Zardari, speaking to the CPJ delegation in May 2011.

 

“You want to be a hero? We’ll make you a hero. We’re going to make an example of you.”

Waqar Kiani, correspondent for the U.K.’s Guardian, recounting the words of assailants who beat him for 15 hours in June 2011. Kiani had recently reported on cases of abduction and torture by men suspected of being intelligence agents.

 

“What should I do? Not report what I know just to stay safe?”

A Pakistani journalist, in an interview with CPJ for an article published in October 2011.
The journalist, who spoke on condition of anonymity, eventually fled the country.

 

“Our announcement from today is that all reporters of Voice of America are our targets and should resign. Otherwise we will kill them.”
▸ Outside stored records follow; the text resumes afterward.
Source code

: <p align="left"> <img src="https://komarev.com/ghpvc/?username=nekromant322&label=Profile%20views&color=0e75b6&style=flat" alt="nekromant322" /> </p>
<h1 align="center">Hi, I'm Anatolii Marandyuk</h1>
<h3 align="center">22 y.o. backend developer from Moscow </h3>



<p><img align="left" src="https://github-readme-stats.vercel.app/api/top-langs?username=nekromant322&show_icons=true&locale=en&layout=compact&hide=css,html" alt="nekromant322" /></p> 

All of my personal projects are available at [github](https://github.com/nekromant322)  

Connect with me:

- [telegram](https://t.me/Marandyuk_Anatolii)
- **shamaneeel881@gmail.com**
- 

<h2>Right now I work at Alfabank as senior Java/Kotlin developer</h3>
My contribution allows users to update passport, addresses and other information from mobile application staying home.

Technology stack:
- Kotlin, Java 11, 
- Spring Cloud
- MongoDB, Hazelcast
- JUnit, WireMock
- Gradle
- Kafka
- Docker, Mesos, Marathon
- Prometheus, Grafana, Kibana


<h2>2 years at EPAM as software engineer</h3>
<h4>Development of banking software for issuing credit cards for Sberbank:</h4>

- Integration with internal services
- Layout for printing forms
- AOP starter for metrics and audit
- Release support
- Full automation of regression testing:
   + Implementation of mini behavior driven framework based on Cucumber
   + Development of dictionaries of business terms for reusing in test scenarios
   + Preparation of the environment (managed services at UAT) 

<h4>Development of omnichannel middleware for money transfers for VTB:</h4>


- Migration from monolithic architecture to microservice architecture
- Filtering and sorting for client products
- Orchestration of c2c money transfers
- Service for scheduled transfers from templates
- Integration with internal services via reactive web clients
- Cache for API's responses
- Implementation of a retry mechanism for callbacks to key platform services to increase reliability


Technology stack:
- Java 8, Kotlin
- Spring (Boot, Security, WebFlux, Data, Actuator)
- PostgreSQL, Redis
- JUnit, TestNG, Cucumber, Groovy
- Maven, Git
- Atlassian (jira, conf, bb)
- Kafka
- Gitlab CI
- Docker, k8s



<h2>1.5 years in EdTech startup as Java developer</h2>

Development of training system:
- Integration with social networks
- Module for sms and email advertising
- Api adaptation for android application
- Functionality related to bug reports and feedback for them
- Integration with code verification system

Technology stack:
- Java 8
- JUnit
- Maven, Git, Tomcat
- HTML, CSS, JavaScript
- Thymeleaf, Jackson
Taliban spokesman Mukarram Khurasani to Bloomberg News after the January 2012 murder of VOA reporter Mukarram Khan Aatif.

 

“In the last 10 years, Pakistani journalists have been observing the death anniversary of a murdered colleague almost every month.”

Prominent journalist Mazhar Abbas, in a January 2012 commentary in The News on
the anniversary of the Babar murder.

 

“Pakistan has become a country where the corrupt enjoy immunity and killers enjoy impunity.”

Umar Cheema writing for the CPJ Blog in April 2012 after Pakistan opposed a UNESCO plan to combat impunity in journalist murders.

 

“All murder is a tragedy but when journalists are killed, public debate loses a voice that can provide an important contribution to democracy. It is essential that governments do all they can to ensure safe conditions for journalists to carry out their work.”

Irina Bokova, director-general of UNESCO, in a December 2012 statement condemning the killing of journalist Saqib Khan in Karachi.